Stored records
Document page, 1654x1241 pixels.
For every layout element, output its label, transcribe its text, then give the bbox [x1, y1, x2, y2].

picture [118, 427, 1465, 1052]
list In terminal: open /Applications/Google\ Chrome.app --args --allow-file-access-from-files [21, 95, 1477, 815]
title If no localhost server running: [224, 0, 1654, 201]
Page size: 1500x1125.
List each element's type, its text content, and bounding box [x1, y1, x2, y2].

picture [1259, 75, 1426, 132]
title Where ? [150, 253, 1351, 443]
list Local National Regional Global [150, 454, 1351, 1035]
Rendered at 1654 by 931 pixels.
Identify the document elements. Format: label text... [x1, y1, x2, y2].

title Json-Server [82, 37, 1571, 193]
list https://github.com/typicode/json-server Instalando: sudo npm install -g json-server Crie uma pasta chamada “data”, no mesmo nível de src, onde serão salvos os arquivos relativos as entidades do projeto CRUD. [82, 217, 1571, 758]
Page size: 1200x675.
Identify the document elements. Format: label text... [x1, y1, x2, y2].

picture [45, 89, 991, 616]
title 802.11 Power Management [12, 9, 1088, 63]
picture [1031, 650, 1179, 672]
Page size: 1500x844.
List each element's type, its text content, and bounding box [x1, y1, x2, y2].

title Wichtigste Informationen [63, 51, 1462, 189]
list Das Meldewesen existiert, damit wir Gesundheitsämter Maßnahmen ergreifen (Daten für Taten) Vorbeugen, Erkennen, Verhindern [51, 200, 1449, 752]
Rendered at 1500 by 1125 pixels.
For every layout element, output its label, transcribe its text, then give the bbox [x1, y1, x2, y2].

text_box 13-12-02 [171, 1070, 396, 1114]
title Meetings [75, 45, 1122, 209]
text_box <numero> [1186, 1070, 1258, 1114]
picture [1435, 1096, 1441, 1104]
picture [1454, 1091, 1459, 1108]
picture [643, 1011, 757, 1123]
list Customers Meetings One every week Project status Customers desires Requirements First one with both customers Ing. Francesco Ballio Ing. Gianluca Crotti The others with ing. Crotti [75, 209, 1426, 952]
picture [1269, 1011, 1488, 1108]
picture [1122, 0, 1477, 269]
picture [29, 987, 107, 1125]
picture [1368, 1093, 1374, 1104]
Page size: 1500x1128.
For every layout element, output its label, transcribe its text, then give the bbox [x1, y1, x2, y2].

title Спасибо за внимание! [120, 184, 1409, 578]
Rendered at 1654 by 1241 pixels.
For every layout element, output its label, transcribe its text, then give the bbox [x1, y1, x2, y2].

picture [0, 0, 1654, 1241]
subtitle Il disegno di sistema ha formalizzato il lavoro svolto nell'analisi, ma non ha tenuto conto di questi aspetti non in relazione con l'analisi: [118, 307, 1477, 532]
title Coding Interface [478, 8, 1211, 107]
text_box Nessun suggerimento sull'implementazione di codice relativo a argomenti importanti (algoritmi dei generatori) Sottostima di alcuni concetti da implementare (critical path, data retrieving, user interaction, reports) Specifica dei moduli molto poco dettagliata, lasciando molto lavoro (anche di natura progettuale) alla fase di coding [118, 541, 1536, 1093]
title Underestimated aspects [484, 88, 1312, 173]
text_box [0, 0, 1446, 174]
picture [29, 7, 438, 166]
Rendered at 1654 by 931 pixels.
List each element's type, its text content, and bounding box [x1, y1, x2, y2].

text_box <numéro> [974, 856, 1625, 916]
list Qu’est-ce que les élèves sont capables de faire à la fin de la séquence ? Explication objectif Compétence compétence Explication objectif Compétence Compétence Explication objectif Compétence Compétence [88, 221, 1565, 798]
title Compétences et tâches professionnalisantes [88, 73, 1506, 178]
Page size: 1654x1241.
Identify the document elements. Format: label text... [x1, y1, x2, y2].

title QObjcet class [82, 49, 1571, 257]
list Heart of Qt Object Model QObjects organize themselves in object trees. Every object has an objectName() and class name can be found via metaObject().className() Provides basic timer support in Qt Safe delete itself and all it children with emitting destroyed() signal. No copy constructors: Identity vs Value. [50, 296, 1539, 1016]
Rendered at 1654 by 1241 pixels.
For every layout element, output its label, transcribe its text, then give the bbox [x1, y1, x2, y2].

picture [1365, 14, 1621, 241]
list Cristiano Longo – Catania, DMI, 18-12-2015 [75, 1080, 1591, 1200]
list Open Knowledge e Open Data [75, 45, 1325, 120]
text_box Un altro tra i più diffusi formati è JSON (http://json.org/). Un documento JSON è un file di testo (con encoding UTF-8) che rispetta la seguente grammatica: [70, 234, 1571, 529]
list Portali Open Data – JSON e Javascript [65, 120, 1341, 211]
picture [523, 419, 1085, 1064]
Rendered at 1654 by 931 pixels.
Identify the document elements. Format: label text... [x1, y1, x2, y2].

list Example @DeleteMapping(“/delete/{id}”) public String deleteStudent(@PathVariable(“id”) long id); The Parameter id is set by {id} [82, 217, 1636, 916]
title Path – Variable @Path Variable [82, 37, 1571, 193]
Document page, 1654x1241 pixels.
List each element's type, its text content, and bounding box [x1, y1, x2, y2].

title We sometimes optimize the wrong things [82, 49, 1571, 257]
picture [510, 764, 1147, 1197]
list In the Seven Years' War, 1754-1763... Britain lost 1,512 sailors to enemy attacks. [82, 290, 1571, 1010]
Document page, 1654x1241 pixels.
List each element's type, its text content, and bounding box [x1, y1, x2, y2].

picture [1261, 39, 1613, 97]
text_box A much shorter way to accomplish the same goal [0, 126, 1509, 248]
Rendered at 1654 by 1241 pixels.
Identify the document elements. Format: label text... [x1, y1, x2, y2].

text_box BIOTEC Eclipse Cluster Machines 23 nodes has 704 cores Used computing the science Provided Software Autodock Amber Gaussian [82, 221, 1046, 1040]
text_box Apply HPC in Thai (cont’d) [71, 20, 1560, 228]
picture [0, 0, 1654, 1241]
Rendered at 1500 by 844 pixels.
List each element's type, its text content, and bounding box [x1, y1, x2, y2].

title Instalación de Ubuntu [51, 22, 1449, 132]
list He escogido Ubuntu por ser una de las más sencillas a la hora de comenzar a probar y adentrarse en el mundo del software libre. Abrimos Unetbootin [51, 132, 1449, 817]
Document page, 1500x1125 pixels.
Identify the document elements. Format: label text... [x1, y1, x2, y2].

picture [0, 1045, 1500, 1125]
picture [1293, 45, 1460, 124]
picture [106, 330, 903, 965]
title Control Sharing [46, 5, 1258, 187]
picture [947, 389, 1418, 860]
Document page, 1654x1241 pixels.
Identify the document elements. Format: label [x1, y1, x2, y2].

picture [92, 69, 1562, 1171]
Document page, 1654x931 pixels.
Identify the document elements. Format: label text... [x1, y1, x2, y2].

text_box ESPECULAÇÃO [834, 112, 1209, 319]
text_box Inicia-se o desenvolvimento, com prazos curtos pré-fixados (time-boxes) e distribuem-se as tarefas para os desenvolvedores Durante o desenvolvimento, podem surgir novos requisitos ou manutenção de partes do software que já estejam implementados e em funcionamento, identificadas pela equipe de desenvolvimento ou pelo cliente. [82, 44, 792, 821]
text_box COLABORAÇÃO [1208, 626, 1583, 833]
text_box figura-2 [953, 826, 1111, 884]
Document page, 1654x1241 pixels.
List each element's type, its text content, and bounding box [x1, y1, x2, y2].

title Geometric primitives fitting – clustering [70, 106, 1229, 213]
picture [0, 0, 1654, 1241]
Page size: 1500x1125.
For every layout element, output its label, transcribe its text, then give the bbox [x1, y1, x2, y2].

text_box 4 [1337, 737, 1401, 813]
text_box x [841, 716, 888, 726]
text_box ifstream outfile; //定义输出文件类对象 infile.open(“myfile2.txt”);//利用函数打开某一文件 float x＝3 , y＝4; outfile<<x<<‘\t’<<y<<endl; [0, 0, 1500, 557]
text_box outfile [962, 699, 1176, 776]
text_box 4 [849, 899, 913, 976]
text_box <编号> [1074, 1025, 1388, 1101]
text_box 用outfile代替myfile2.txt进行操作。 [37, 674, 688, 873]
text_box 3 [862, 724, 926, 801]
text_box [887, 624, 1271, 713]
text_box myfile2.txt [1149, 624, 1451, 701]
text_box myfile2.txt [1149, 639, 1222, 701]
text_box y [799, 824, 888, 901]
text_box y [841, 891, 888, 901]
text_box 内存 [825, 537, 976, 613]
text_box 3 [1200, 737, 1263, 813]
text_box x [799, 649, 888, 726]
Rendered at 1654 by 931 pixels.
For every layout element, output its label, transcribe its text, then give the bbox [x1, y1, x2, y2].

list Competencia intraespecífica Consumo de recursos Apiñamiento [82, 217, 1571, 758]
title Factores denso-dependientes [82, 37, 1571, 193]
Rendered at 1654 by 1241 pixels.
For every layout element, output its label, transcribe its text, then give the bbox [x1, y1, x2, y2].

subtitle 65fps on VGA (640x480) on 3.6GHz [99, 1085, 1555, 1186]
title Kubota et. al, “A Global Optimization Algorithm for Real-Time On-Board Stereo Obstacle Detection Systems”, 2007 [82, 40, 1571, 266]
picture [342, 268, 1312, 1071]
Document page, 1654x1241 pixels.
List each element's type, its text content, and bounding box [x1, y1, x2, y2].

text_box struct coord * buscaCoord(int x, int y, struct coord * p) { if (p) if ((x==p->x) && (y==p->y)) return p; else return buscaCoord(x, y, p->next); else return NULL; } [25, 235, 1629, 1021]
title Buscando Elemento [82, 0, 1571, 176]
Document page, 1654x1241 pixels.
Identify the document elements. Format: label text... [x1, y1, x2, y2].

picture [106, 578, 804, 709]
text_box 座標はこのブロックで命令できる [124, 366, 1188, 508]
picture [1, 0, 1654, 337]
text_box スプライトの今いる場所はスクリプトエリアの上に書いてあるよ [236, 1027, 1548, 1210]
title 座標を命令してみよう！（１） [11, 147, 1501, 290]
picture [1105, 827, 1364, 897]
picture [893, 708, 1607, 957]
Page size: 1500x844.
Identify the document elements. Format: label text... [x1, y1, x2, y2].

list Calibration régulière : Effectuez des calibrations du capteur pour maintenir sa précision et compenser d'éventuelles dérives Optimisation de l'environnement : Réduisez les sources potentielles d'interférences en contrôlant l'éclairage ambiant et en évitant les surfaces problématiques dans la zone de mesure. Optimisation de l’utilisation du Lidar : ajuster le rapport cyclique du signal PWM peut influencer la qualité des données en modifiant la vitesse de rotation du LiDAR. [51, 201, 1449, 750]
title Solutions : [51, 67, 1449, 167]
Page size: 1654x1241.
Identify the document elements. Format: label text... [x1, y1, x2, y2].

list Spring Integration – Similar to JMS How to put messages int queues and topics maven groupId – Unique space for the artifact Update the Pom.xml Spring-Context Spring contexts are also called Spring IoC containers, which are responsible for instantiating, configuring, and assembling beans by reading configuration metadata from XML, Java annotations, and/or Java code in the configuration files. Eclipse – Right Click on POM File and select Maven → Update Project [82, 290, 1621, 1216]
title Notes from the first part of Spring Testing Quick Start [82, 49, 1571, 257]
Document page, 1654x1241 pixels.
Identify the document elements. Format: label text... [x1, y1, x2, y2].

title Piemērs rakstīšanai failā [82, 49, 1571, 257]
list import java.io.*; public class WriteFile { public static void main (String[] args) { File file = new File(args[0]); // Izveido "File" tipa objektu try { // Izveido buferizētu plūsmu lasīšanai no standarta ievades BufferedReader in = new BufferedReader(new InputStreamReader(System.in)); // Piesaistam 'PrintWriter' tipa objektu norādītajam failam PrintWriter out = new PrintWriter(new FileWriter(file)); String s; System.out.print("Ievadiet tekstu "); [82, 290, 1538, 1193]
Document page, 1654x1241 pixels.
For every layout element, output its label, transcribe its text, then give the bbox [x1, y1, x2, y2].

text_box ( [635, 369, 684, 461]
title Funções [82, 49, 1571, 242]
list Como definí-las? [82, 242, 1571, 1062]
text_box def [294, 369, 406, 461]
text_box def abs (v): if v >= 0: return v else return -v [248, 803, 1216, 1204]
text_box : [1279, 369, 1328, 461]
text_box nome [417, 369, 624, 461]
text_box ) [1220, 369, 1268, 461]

→ Exercise prompt:
Express the entries from the start through the line containing "title If no" as a Markdown table with the columns Row and Line, leaving out blank lines.

→ Answer to this task:
| Row | Line |
|---|---|
| 1 | Document page, 1654x1241 pixels. |
| 2 | For every layout element, output its label, transcribe its text, then give the bbox [x1, y1, x2, y2]. |
| 3 | picture [118, 427, 1465, 1052] |
| 4 | list In terminal: open /Applications/Google\ Chrome.app --args --allow-file-access-from-files [21, 95, 1477, 815] |
| 5 | title If no localhost server running: [224, 0, 1654, 201] |